DOE’s Office of the Inspector General recently issued a report on the Y-12 incident, which revealed a series of management failures. Testifying today, DOE IG Gregory Friedman stated, “We found troubling breakdowns in responding to alarms, failures to maintain critical security equipment, over reliance on compensatory measures, misunderstanding of security protocols, poor communications, and weaknesses in contract and resource management. Especially important in light of the purpose of today’s hearing, contractor governance and Federal oversight failed to identify and correct early indicators of the breakdowns. These issues directly contributed to an atmosphere in which trespassers could gain access to the protected security area directly adjacent to one of the nation’s most critically important and highly secured weapons-related facilities."
DOE Deputy Secretary Poneman assured the subcommittee that the Department and NNSA is taking aggressive actions to remedy the problems that led to the Y-12 incident and ensure security of our nation’s nuclear facilities. He stated, “The incident at Y-12 was unacceptable, and it served as an important wake-up call for our entire complex. As a result, NNSA will use this event to review the security at all of our NNSA sites.
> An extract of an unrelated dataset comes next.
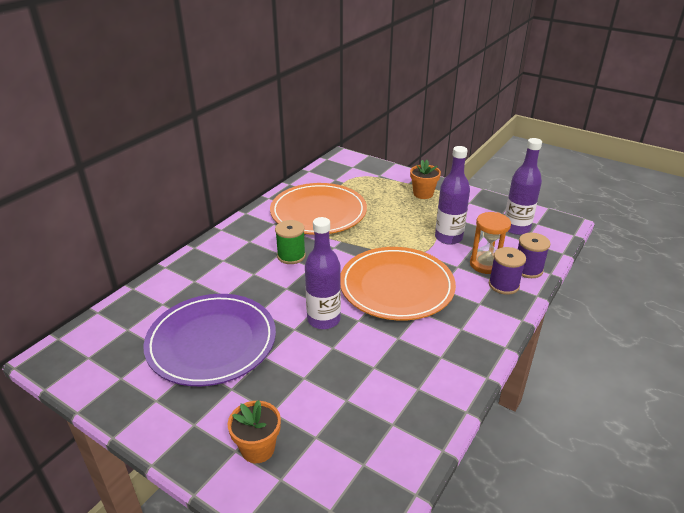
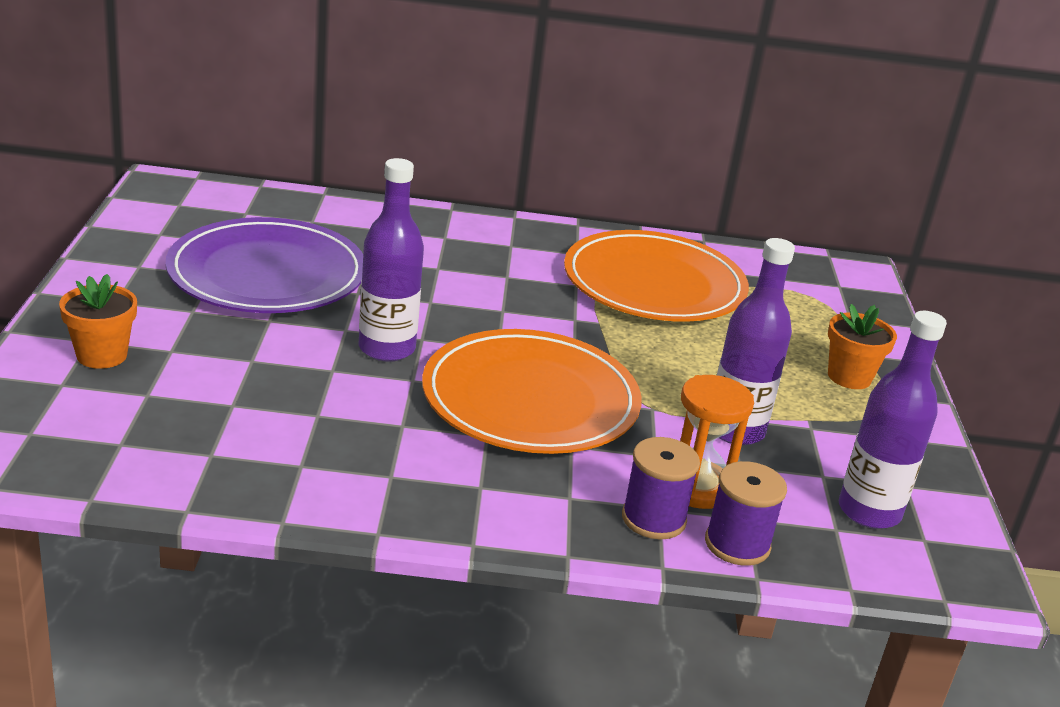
camera: 55 degrees right, 5 degrees down
(291, 256) = (511, 287): green spool -> none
The Department is taking aggressive actions to ensure the reliability of our nuclear security programs, and will continue to do so."
Recent proposals to reform the approach to oversight at the complex call for reduced federal oversight over independent contractors. Many members and witnesses at today’s hearing expressed concern over these proposed governance changes and believe the Y-12 incident raises further questions about the prospect of diminished federal supervision.
Summarizing GAO’s independent review of NNSA, Mark Gaffigan, Managing Director of GAO’s Natural Resources and Environment Team, stated, “In our view, the problems we continue to identify in the nuclear security enterprise are not caused by excessive oversight, but instead result from ineffective oversight. NNSA has made significant progress - including the establishment of an effective headquarters security organization - resolving many of the safety and security weaknesses we have identified, but, as demonstrated by the recent security incident at Y-12, the agency faces challenges in ensuring these improvements are fully implemented and sustained."
Inspector General Friedman added, “The question of how to provide the most effective contractor oversight is of vital importance, especially given the degree to which NNSA relies on contractor support to accomplish its national security missions. We support efforts to find better ways to serve the taxpayers’ interests. However, based on currently available information, we concluded that a ‘scalpel rather than a cleaver’ approach ought to guide this effort."